Extending the scope of the phpBB cache

Discussion of general topics related to the new version and its place in the world. Don't discuss new features, report bugs, ask for support, et cetera. Don't use this to spam for other boards or attack those boards!
Forum rules
Discussion of general topics related to the new release and its place in the world. Don't discuss new features, report bugs, ask for support, et cetera. Don't use this to spam for other boards or attack those boards!
TerryE
Registered User
Posts: 95
Joined: Sat May 23, 2009 12:24 am
Contact:

Extending the scope of the phpBB cache

Post by TerryE »

This thread is just to float an idea about performance that might be a later 3.x or 4.0 option. The phpBB architecture already uses caching at an application level to move a lot of the processing of the style templates from a per-page runtime costs to a one-off preprocess to generate the tpl_* module in the cache directory.

We seem to be in the process of refactoring areas of the current implementation into normalised modules to enhance the maintainability of the source base. Whilst this has many benefits, this also means for a "compile and go" language like PHP that the source becomes more fragmented and therefore the number of modules that need to be loaded in order to generate a page is continuing to rise. This isn't a significant problem for high volume boards which have implemented a PHP code accelerator cache (e.g. Xcache). However for lower volume boards, they won't have such caching and the php source files will be slowly cycled out of the file system cache; each extra module to be loaded can require an extra two seeks when this happens, leading to an extra time delay of perhaps 0.1-0.3 secs on page rendering response. These loads can all build up to quite material response delays.

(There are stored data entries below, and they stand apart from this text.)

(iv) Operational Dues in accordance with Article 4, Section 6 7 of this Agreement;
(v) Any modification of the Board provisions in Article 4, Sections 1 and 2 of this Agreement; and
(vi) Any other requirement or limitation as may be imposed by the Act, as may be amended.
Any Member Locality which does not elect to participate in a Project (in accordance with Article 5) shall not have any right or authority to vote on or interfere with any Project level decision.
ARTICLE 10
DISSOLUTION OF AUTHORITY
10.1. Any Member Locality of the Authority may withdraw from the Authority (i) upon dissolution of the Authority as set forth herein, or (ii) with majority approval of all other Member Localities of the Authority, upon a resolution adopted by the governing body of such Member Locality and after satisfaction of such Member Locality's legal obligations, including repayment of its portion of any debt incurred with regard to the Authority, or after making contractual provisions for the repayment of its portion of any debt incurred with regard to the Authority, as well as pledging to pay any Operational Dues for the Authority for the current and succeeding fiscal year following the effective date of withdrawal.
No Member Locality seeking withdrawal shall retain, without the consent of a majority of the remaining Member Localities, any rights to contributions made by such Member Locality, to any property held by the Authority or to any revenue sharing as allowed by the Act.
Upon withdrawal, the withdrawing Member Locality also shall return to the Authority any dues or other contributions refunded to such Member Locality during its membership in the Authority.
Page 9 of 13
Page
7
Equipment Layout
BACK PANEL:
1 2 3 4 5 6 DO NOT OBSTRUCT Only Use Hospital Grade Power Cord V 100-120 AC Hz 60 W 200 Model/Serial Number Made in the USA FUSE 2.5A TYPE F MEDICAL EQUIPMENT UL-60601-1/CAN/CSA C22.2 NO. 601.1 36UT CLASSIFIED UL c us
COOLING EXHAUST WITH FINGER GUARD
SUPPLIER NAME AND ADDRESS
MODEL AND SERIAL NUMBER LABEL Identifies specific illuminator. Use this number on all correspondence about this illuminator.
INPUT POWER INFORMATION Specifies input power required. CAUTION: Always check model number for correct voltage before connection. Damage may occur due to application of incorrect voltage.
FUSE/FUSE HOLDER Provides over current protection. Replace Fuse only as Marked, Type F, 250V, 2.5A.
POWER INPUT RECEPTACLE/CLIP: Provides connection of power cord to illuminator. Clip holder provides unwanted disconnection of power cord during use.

At the moment the template preprocessing removes the runtime overhead of mapping the various <!-- block --> tags onto the conditional code to do this work. This is independent of language so a lot of error checking and binding has to be retained at runtime, but this could largely be eliminated by the following changes:
  • Instead of generating a tpl module per style/HTML_template we generate a compiled_template class module per style/language/display_page. that is tpl_prosilver_forumlist_body.html.php is replaced by tpl_prosilver_en_forumlist.html.php:
  • The common and page specific language files are preprocessed at template generation, and the results rolled up into a get_lang method -- which is probably just an unserialize call to an embedded (and rather large) literal. This template needs to be bound before language references are needed and this call to a get_lang() method can then replace the includes of the language files. (OK, there are a some rare early error conditions which require language strings before this call point but these can be handled by a lazy include of common.php.)
  • This denormalisation may see to be a combinatorial explosion, but in reality few forums implement more than one or two languages and only one language / style combination is ever needed per request.
  • This also means that we can hoist a lot more error checking into the compile phase (such as comparing language X to EN and flagging missing keys) and log this for review in the ACP.
  • Most language string can be bound at preprocessing time so whilst a "{L_PRINT_TOPIC}" reference currently generates "<?php echo ((isset($this->_rootref['L_PRINT_TOPIC'])) ? $this->_rootref['L_PRINT_TOPIC'] : ((isset($user->lang['PRINT_TOPIC'])) ? $user->lang['PRINT_TOPIC'] : '{ PRINT_TOPIC }')); ?>);" this would now be replaced by the literal value of the PRINT_TOPIC string, etc.
  • Because the tpl is a proper class we can split out default setting for variables into a separate method so that the main display doesn't need to embed the convolved isset() conditionals. It would just include at it's head a $this->set_defaults() call.
  • Include files could also be rolled up at preprocessing time. Hence where a page currently loads 5-6 tpl and language files, these would be replaced by a single cache module which will be smaller and leaner than their combined size.
  • This approach would only need small changes at a source level since the guts would be included in the template classes.
Reactions and thoughts?

User avatar
naderman
Consultant
Posts: 1727
Joined: Sun Jan 11, 2004 2:11 am
Location: Berlin, Germany
Contact:

Re: Extending the scope of the phpBB cache

Post by naderman »

Generally I think compiling language variables into the templates is a good idea and we've been discussing this a bit (not in detail) for 3.2. The questions I have are: how effective is this? Especially since there are language variables assigned dynamically which we cannot compile into the template right away. And how to deal language files that are dynamically loaded at a later point? or should that just not be allowed?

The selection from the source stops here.